# Spam Classifier

Let's fetch the data:

In [21]:
%load_ext nb_black
import os
import tarfile
import urllib.request

DOWNLOAD_ROOT = "http://spamassassin.apache.org/old/publiccorpus/"
HAM_URL = DOWNLOAD_ROOT + "20030228_easy_ham.tar.bz2"
SPAM_URL = DOWNLOAD_ROOT + "20030228_spam.tar.bz2"
SPAM_PATH = os.path.join("dataset")


def fetch_spam_data(ham_url=HAM_URL, spam_url=SPAM_URL, spam_path=SPAM_PATH):
    if not os.path.isdir(spam_path):
        os.makedirs(spam_path)
    for filename, url in (("ham.tar.bz2", ham_url), ("spam.tar.bz2", spam_url)):
        path = os.path.join(spam_path, filename)
        if not os.path.isfile(path):
            urllib.request.urlretrieve(url, path)
        tar_bz2_file = tarfile.open(path)
        tar_bz2_file.extractall(path=spam_path)
        tar_bz2_file.close()

<IPython.core.display.Javascript object>

In [22]:
fetch_spam_data()

<IPython.core.display.Javascript object>

Load all the emails:

In [23]:
HAM_DIR = os.path.join(SPAM_PATH, "easy_ham")
SPAM_DIR = os.path.join(SPAM_PATH, "spam")
ham_filesname = [name for name in sorted(os.listdir(HAM_DIR)) if len(name) > 20]
spam_filesname = [name for name in sorted(os.listdir(SPAM_DIR)) if len(name) > 20]

<IPython.core.display.Javascript object>

In [24]:
len(spam_filesname)

500

<IPython.core.display.Javascript object>

In [25]:
len(ham_filesname)

2500

<IPython.core.display.Javascript object>

We can use Python's email module to parse these emails (this handles headers, encoding, and so on):

In [26]:
import email
import email.policy


def load_email(is_spam, filename, spam_path=SPAM_PATH):
    directory = "spam" if is_spam else "easy_ham"
    with open(os.path.join(spam_path, directory, filename), "rb") as f:
        return email.parser.BytesParser(policy=email.policy.default).parse(f)

<IPython.core.display.Javascript object>

In [27]:
ham_emails = [load_email(is_spam=False, filename=name) for name in ham_filesname]
spam_emails = [load_email(is_spam=True, filename=name) for name in spam_filesname]

<IPython.core.display.Javascript object>

Let's look at one example of ham and one example of spam, to get a feel of what the data looks like:

In [28]:
print(ham_emails[1].get_content().strip())

Martin A posted:
Tassos Papadopoulos, the Greek sculptor behind the plan, judged that the
 limestone of Mount Kerdylio, 70 miles east of Salonika and not far from the
 Mount Athos monastic community, was ideal for the patriotic sculpture. 
 
 As well as Alexander's granite features, 240 ft high and 170 ft wide, a
 museum, a restored amphitheatre and car park for admiring crowds are
planned
---------------------
So is this mountain limestone or granite?
If it's limestone, it'll weather pretty fast.

------------------------ Yahoo!

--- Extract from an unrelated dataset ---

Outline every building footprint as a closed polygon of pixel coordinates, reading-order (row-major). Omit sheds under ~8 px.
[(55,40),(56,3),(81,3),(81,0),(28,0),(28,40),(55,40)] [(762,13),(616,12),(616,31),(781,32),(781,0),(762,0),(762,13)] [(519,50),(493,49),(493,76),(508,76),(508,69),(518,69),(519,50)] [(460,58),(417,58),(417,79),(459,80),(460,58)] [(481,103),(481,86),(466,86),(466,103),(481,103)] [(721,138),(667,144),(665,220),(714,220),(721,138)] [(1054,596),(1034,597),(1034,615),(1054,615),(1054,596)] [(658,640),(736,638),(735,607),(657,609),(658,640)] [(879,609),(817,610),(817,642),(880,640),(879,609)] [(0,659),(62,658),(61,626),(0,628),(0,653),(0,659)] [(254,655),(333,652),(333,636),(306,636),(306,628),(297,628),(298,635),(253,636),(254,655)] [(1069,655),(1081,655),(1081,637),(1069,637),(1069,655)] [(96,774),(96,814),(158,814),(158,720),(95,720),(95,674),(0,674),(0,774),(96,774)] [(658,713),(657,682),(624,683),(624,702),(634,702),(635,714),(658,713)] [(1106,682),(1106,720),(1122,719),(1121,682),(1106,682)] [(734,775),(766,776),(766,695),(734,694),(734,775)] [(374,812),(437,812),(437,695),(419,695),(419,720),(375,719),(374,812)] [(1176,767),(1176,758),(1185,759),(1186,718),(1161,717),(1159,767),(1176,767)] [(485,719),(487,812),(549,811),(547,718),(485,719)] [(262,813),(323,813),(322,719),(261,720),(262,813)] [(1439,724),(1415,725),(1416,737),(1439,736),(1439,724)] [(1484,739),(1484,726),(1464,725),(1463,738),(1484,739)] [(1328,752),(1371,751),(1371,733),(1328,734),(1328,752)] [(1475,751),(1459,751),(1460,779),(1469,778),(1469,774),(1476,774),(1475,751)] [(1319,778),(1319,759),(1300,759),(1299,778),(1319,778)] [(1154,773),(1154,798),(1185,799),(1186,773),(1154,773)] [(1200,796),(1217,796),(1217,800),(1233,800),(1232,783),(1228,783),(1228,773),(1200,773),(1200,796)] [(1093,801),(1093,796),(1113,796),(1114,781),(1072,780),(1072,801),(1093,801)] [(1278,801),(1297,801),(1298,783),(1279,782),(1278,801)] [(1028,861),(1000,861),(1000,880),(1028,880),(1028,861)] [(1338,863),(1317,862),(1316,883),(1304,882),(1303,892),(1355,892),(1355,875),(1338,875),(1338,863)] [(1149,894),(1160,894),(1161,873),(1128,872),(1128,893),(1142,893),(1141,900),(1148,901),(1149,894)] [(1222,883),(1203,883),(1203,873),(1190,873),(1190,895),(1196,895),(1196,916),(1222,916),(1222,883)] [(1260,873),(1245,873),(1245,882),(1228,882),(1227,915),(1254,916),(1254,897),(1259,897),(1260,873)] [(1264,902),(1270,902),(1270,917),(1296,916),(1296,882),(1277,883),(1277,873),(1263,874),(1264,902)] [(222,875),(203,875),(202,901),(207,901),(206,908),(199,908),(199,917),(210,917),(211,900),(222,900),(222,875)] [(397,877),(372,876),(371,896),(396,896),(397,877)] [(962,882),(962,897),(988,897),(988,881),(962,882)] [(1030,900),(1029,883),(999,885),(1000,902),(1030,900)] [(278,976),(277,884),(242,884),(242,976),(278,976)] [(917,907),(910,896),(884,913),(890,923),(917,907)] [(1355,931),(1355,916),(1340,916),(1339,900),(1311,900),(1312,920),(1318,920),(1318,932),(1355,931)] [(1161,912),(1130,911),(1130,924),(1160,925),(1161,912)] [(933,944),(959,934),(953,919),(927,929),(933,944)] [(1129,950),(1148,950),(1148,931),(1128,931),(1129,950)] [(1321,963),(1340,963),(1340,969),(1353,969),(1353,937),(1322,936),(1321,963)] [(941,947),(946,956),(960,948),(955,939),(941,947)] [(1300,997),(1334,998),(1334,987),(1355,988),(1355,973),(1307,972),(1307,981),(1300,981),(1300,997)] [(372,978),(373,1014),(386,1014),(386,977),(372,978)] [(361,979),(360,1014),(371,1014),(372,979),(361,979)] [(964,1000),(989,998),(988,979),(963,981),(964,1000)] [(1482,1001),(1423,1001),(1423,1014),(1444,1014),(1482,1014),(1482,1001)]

Groups Sponsor ---------------------~-->
4 DVDs Free +s&p Join Now
http://us.click.yahoo.com/pt6YBB/NXiEAA/mG3HAA/7gSolB/TM
---------------------------------------------------------------------~->

To unsubscribe from this group, send an email to:
forteana-unsubscribe@egroups.com

 

Your use of Yahoo! Groups is subject to http://docs.yahoo.com/info/terms/


<IPython.core.display.Javascript object>

In [29]:
print(spam_emails[4].get_content().strip())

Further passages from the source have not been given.